STUDY TEXT ::
BEGIN

# stuebenville open series!



## Bad Bub (Jan 17, 2006)

july 31
aug. 21
sept. 19

all tourn. are 7-3 launching from the steubenville marina. entry fee is $60.00 per boat. includes big bass. 100% payback! $10.00 one time sign up fee per person.


there will also be an open to benifit the "just be clause" organization, which distributes food and toys to needy families at christmas time. this tourn. will be july 10. time will be 7-3 with a $100.00 entry fee. 80% pay out. no pre-entries. any questions please feel free to reply or pm.


----------



## adamsteve14 (Apr 17, 2010)

I'll be fishing the 'Just Be Clause" tournament on the 10th. So pumped.


----------



## Bad Bub (Jan 17, 2006)

bump to top...


----------



## Bad Bub (Jan 17, 2006)

just a reminder of the tourn. on sat. the river is tough right now but guys are still catching a few. to me that just means that anybody could win this thing. hope to see some of you out there.


----------



## Procraftboats21 (Apr 6, 2004)

you could say its a little tougher than normal 

http://www.thex-series.com/tournamentresults/2010-X-Series/2010-OhioRiverWV-071810-ALL.php


----------



## Bad Bub (Jan 17, 2006)

Procraftboats21 said:


> you could say its a little tougher than normal
> 
> http://www.thex-series.com/tournamentresults/2010-X-Series/2010-OhioRiverWV-071810-ALL.php


come on A.J., your not helping my cause here.


----------



## Procraftboats21 (Apr 6, 2004)

i like it when its tough, a couple keepers gets you paid!


----------



## ChampioNMan (Mar 17, 2009)

Hey Bub,any results???????? Couldn't drag myself out for this one.


----------



## Bad Bub (Jan 17, 2006)

ChampioNMan said:


> Hey Bub,any results???????? Couldn't drag myself out for this one.


only 6 boats showed. took somewhere around 2.5 lbs to win. everyone did have atleast 1 keeper though! which was better than my last outing.


----------



## Bad Bub (Jan 17, 2006)

just a reminder... we'd love to see ya'll there.
sat. aug 21, 7-3.


----------



## Bad Bub (Jan 17, 2006)

6 boats again this week. 1st place was just over 5lbs. and they actually weighed in a limit! river may be looking up.... lol


----------



## hudestack (Oct 15, 2009)

river bite is better took 6.5 with 5 fish on sunday


----------



## Bad Bub (Jan 17, 2006)

hudestack said:


> river bite is better took 6.5 with 5 fish on sunday


i saw that! (kurt sends me the results) hopefully things will start looking up from here on out.


----------



## Bad Bub (Jan 17, 2006)

last one of the season this weekend. river still isn't great... but it's cooling down and the weights are getting better. fixin' to bust loose anyday now! (i hope...)


----------

END

RECORDS SHOWN ::
BEGIN

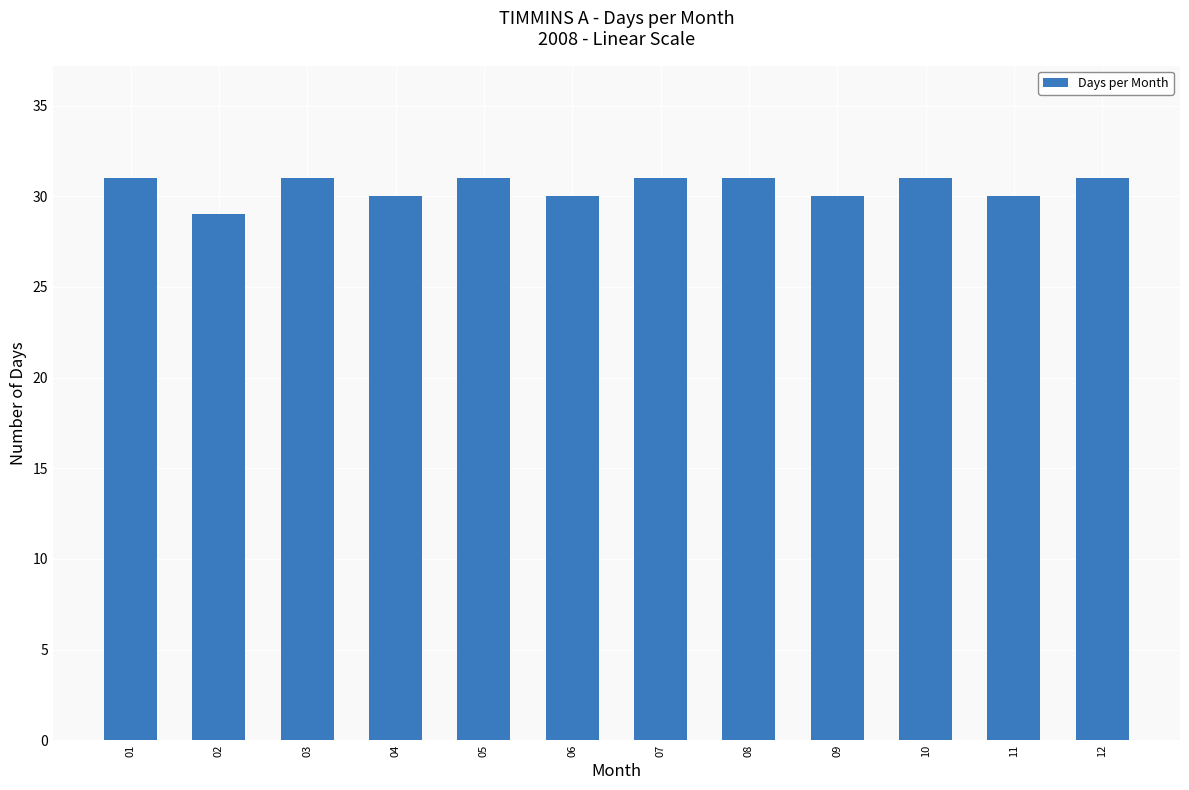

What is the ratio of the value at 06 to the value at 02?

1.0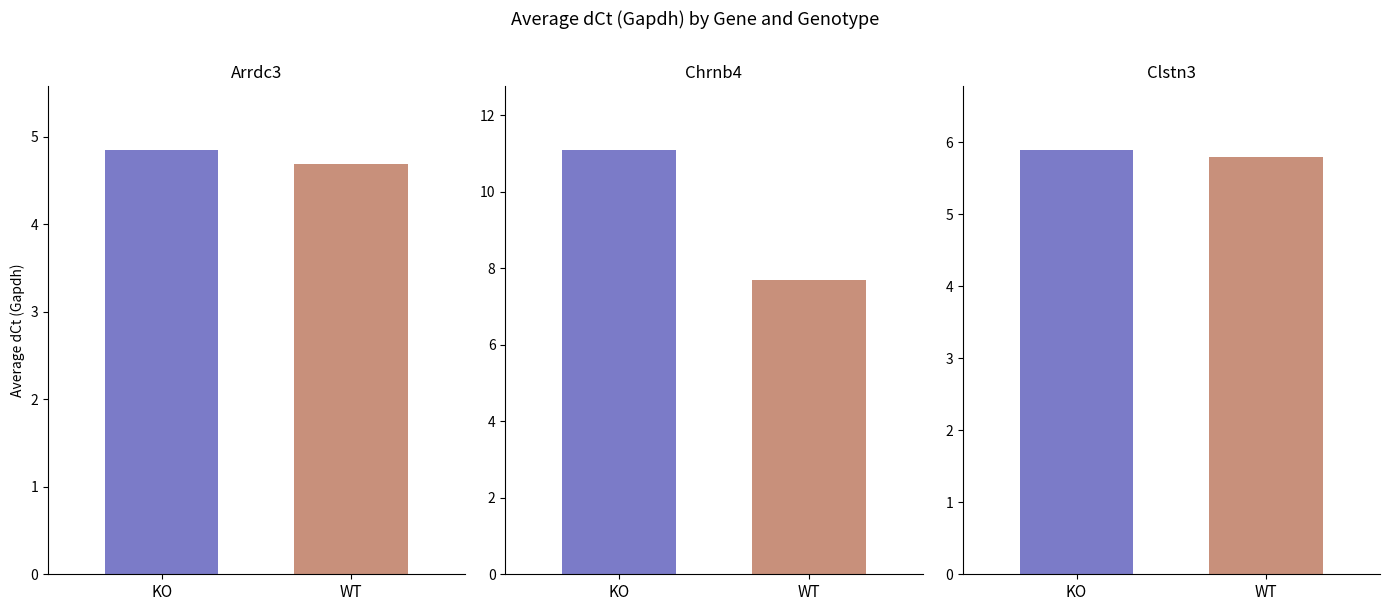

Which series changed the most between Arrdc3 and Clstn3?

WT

END

Decide whether each statement agrees with the tournament thread, answering yes or no and quoting the words from the thread that settle it. 1. Each series tournament costs $60.00 per boat to enter. 2. The charity tournament pays out 100%. 3. The winning weight on the day only 6 boats showed was about 2.5 pounds.

TASK RESPONSE ::
1. Yes: "entry fee is $60.00 per boat."
2. No: "80% pay out."
3. Yes: "took somewhere around 2.5 lbs to win."